WORK TASK - Copy the listing from the line containing "What is the" through the end, replacing "spread" with "range" and leaving everything else unchanged. Leave out the pictures.

EXERCISE MATERIAL -
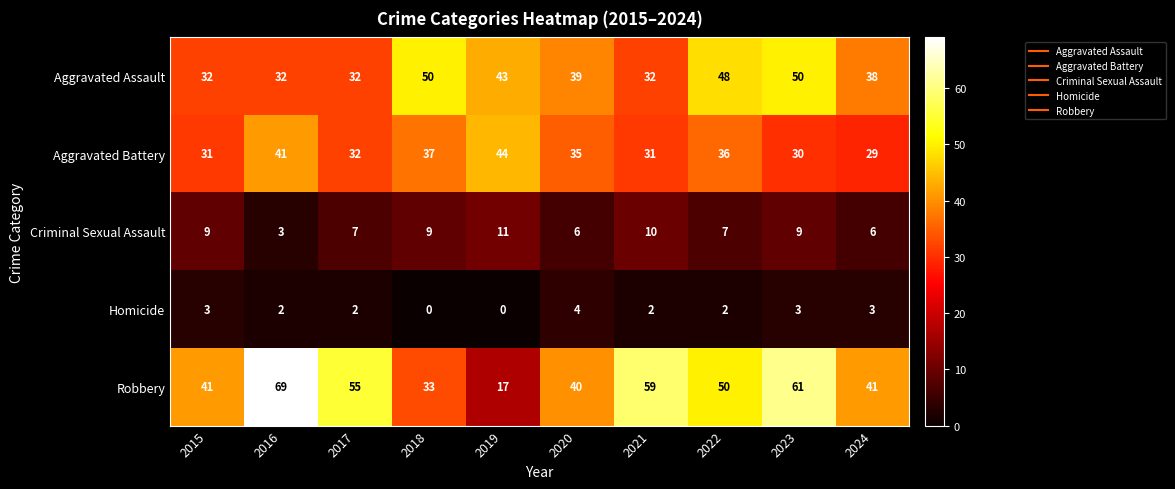

The Robbery series shows 31 at 2017. True or false?

False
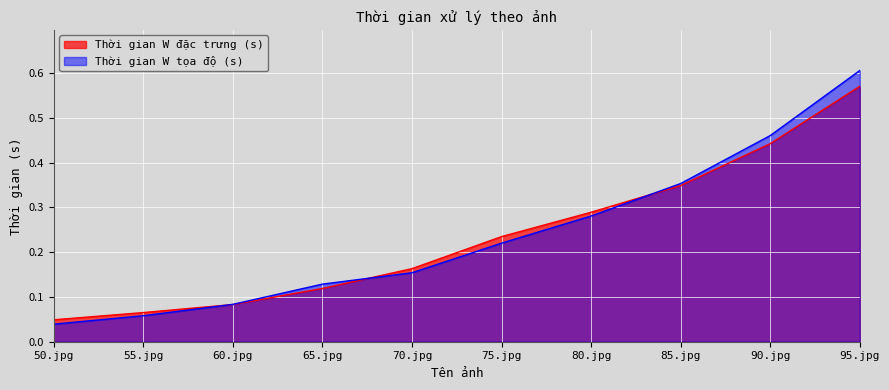

Rank the series by their average value, from highest to lowest.

Thời gian W tọa độ (s), Thời gian W đặc trưng (s)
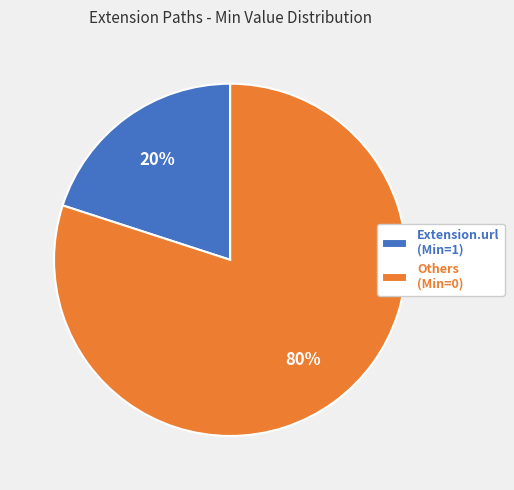

Combined, do Others (Min=0) and Extension.url (Min=1) account for over 50%?

Yes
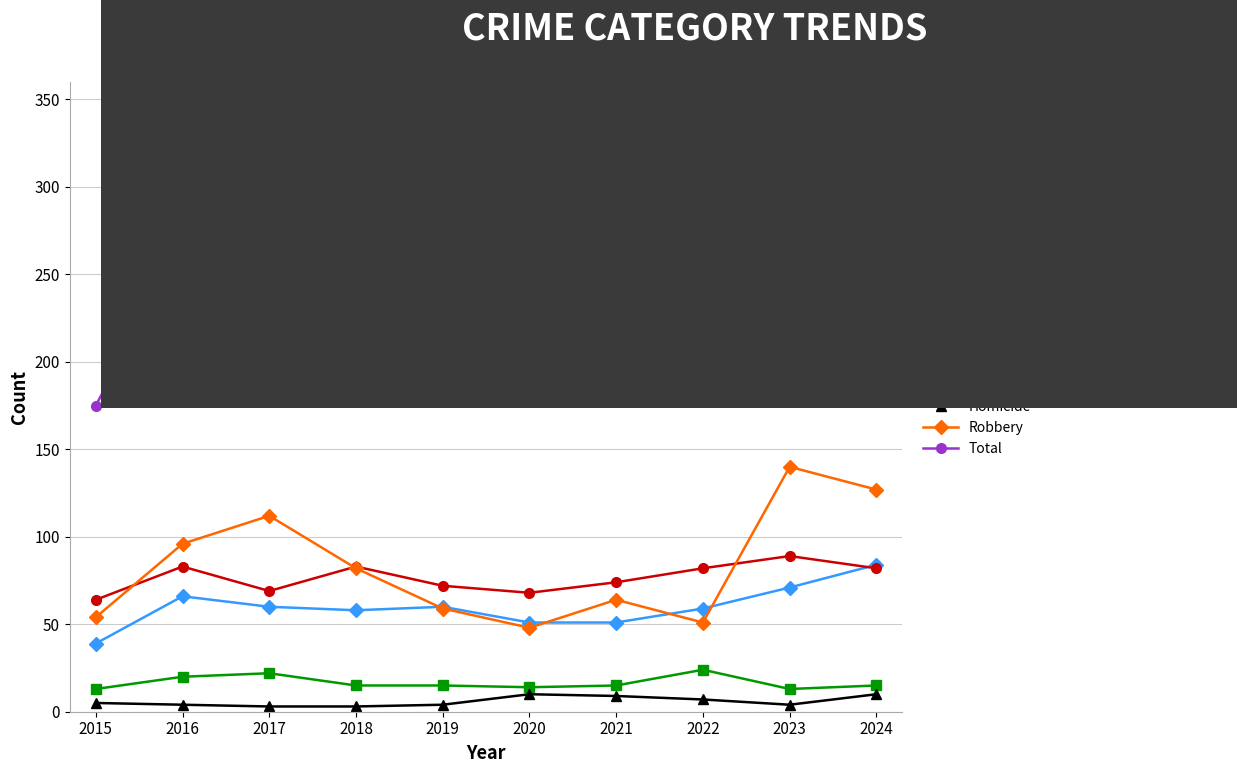

What is the spread (max minus min) of values at 2020?

181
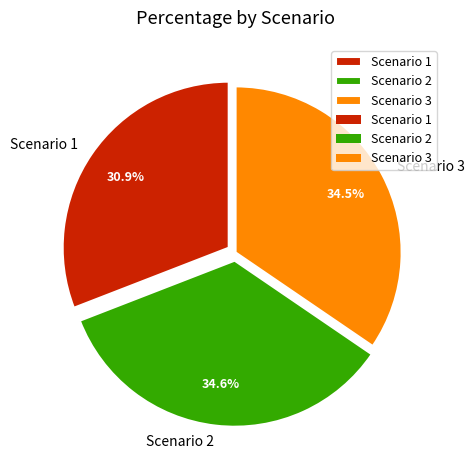

Is the sum of Scenario 3 and Scenario 1 greater than half?

Yes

WRITTEN REPLY -
What is the range (max minus min) of values at 2020?

181

Is the sum of Scenario 3 and Scenario 1 greater than half?

Yes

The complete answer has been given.